Southeast Tech is situated on a 168 acre campus located at 2320 North Career Avenue in Sioux Falls, South Dakota. It includes several academic buildings, two residence halls, and a childcare building. Buildings include:
- George S. Mickelson Center, location of admissions and financial aid offices
- The HUB contains lounges, classrooms, two laboratories, student dining, an auditorium, and offices
- Ed Wood Trade & Industry Center, home of industrial technology and transportation departments
- Terrence Sullivan Health Science Center, home of healthcare and law enforcement departments
- Healthcare Simulation Center, a simulated hospital building for healthcare programs
- Southeast Technology Center, home of the information technology department
- Andera Hall and Hummel-Nicolay Hall, two residence buildings, each containing 54 units
- Scarborough Childcare Center, offering childcare services for students and staff

==Administration==
Southeast Tech is managed by the Sioux Falls School Board.

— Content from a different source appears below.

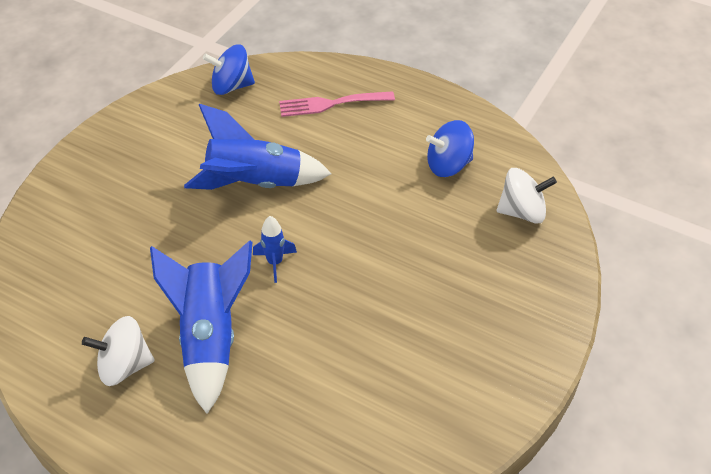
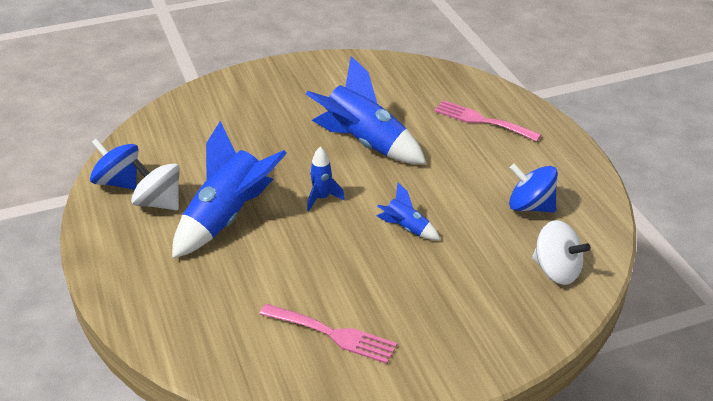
camera: 40 degrees right, 10 degrees down
(231, 86) = (419, 76): blue spinning top -> blue spinning top (118, 182)
(375, 246) = (406, 228): none -> blue rocket
(420, 385) = (333, 334): none -> pink fork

In March 2024, President Robert Griggs resigned after eight years as the college's president, to be replaced by Cory Clasemann in mid-July 2024.

==Academics==
Southeast Tech offers degree programs, certificates, and non-degree courses in a variety of sectors, including agriculture, business, technology, horticulture, information and computer technology, construction, engineering, healthcare (including veterinary medicine), industrial trades, law enforcement, childcare, media, and automotive sciences. It also offers GED, adult learning, and ESL programs through its Hovland Learning Center.

===Partnerships===
Southeast Tech has partnerships with Huron Regional Medical Center and Huron Community Campus and offers nursing programs in Huron, South Dakota. In April 2024, Southeast Tech signed two articulation agreements to allow its graduates to pursue bachelor's degrees at other South Dakota institutions: one with South Dakota School of Mines and Technology (SDSM&T) for civil engineering graduates, and another with Dakota Wesleyan University for licensed practical nursing graduates.

===Accreditation===
Southeast Tech has been accredited through the Higher Learning Commission (HLC) since 1981 and were part of its Academic Quality Improvement Program until that program was discontinued in 2018; Southeast Tech is now part of the HLC's Open Pathway program. Individual academic programs are also accredited by various organizations and boards.